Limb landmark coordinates
*** Block opens ***

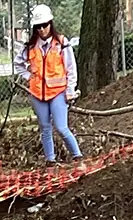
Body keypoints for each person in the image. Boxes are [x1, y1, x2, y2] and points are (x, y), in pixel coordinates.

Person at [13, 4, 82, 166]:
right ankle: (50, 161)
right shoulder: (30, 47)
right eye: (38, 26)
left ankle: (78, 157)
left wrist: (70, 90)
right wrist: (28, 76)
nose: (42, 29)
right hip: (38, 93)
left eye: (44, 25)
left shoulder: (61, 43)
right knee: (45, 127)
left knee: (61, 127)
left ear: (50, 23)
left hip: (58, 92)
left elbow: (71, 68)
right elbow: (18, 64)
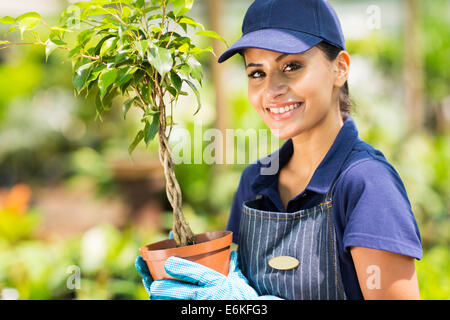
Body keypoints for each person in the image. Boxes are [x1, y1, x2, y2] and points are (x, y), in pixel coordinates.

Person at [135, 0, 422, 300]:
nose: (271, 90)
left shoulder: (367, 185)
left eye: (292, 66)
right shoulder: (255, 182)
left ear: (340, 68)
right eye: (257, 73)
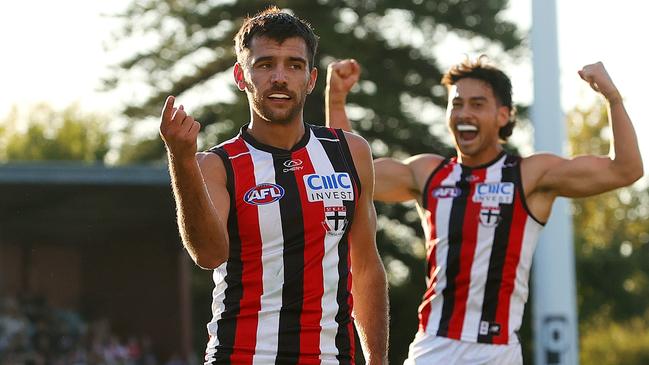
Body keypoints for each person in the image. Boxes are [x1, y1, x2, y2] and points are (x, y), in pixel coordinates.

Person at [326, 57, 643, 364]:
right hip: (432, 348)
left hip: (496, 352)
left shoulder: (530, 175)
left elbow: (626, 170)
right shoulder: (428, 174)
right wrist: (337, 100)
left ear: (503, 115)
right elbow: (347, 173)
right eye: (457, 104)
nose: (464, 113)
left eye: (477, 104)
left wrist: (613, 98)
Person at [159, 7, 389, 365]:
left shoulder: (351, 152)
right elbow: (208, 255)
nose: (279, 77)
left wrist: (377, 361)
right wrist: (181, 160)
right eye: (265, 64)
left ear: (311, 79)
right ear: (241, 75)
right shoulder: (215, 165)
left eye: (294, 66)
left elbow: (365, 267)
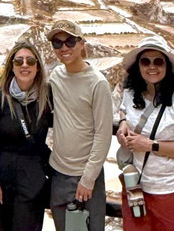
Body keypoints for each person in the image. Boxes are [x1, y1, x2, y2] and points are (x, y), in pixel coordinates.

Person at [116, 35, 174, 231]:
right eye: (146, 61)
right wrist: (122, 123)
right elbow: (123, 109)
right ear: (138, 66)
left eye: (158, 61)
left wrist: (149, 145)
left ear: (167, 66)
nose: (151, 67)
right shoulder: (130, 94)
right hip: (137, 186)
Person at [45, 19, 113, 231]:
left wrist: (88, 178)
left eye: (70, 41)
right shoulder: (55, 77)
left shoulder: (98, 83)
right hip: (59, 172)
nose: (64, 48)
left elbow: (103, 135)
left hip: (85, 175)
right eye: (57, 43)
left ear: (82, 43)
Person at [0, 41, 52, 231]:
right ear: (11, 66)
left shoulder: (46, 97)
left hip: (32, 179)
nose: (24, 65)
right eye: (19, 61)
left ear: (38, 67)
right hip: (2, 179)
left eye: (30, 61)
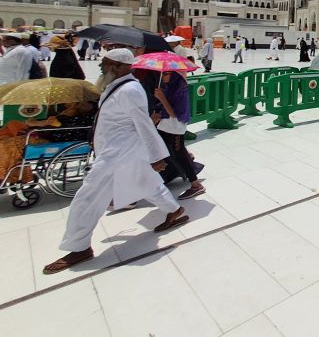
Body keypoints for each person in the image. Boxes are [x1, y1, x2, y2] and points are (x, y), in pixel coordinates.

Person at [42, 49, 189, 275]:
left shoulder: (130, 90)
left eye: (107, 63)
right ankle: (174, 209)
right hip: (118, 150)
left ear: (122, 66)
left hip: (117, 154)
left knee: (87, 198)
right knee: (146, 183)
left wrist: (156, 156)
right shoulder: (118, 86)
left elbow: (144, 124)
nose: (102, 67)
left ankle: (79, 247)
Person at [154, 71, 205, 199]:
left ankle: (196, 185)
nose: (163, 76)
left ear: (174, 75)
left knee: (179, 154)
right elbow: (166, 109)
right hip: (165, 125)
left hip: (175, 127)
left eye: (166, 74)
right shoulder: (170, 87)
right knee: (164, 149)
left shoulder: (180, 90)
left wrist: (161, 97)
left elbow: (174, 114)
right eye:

*** Block closes ***

§ **TASK DIRECTIONS**:
Omit the pictures and write out the remaining data exactly.

§ **RESULT FOR THIS EXERCISE**:
Body keypoints for each person in the image. Boxes are [x1, y1, x2, y2] and points are (x, y), in pixel coordinates.

Person at [13, 4, 82, 166]:
right ankle: (50, 161)
right shoulder: (30, 47)
right eye: (38, 26)
left ankle: (78, 157)
left wrist: (70, 90)
right wrist: (28, 76)
nose: (42, 29)
right hip: (38, 93)
left eye: (44, 25)
left shoulder: (61, 43)
right knee: (45, 127)
left knee: (61, 127)
left ear: (50, 23)
left hip: (58, 92)
left elbow: (71, 68)
right elbow: (18, 64)
Body keypoints for each person in the image. Boxes are [x1, y1, x2, y2] and points are (x, y), in pixel coordinates.

Person at [135, 0, 422, 300]:
nose: (271, 90)
left shoulder: (367, 185)
left eye: (292, 66)
right shoulder: (255, 182)
left ear: (340, 68)
right eye: (257, 73)
Body keypoints for each person in the image. Boxes are [x1, y1, x2, y2] and points are (x, y), in pixel coordinates.

Person at [326, 57, 643, 364]:
right hip: (432, 348)
left hip: (496, 352)
left shoulder: (530, 175)
left elbow: (626, 170)
right shoulder: (428, 174)
right wrist: (337, 100)
left ear: (503, 115)
right elbow: (347, 173)
right eye: (457, 104)
nose: (464, 113)
left eye: (477, 104)
left wrist: (613, 98)
Person at [159, 7, 389, 365]:
left shoulder: (351, 152)
right elbow: (208, 255)
nose: (279, 77)
left wrist: (377, 361)
right wrist: (181, 160)
right eye: (265, 64)
left ear: (311, 79)
right ear: (241, 75)
right shoulder: (215, 165)
left eye: (294, 66)
left elbow: (365, 267)
Body keypoints for each person in the image. Boxes are [x1, y1, x2, y2] and points are (x, y), in pixel coordinates.

Person at [116, 35, 174, 231]:
right eye: (146, 61)
right wrist: (122, 123)
right elbow: (123, 109)
right ear: (138, 66)
left eye: (158, 61)
left wrist: (149, 145)
left ear: (167, 66)
nose: (151, 67)
right shoulder: (130, 94)
right hip: (137, 186)
Person at [45, 19, 113, 231]:
left wrist: (88, 178)
left eye: (70, 41)
right shoulder: (55, 77)
left shoulder: (98, 83)
right hip: (59, 172)
nose: (64, 48)
left elbow: (103, 135)
left hip: (85, 175)
right eye: (57, 43)
left ear: (82, 43)
Person at [0, 41, 52, 231]:
right ear: (11, 66)
left shoulder: (46, 97)
left hip: (32, 179)
nose: (24, 65)
right eye: (19, 61)
left ear: (38, 67)
right hip: (2, 179)
left eye: (30, 61)
Body keypoints for each person in the image. Boxes are [x1, y1, x2, y2] and points are (x, y), in pixel coordinates.

Person at [42, 49, 189, 275]:
left shoulder: (130, 90)
left eye: (107, 63)
right ankle: (174, 209)
right hip: (118, 150)
left ear: (122, 66)
left hip: (117, 154)
left knee: (87, 198)
right knee: (146, 183)
left wrist: (156, 156)
right shoulder: (118, 86)
left elbow: (144, 124)
nose: (102, 67)
left ankle: (79, 247)
Person at [154, 71, 205, 199]:
left ankle: (196, 185)
nose: (163, 76)
left ear: (174, 75)
left knee: (179, 154)
right elbow: (166, 109)
right hip: (165, 125)
left hip: (175, 127)
left eye: (166, 74)
right shoulder: (170, 87)
right knee: (164, 149)
left shoulder: (180, 90)
left wrist: (161, 97)
left elbow: (174, 114)
right eye:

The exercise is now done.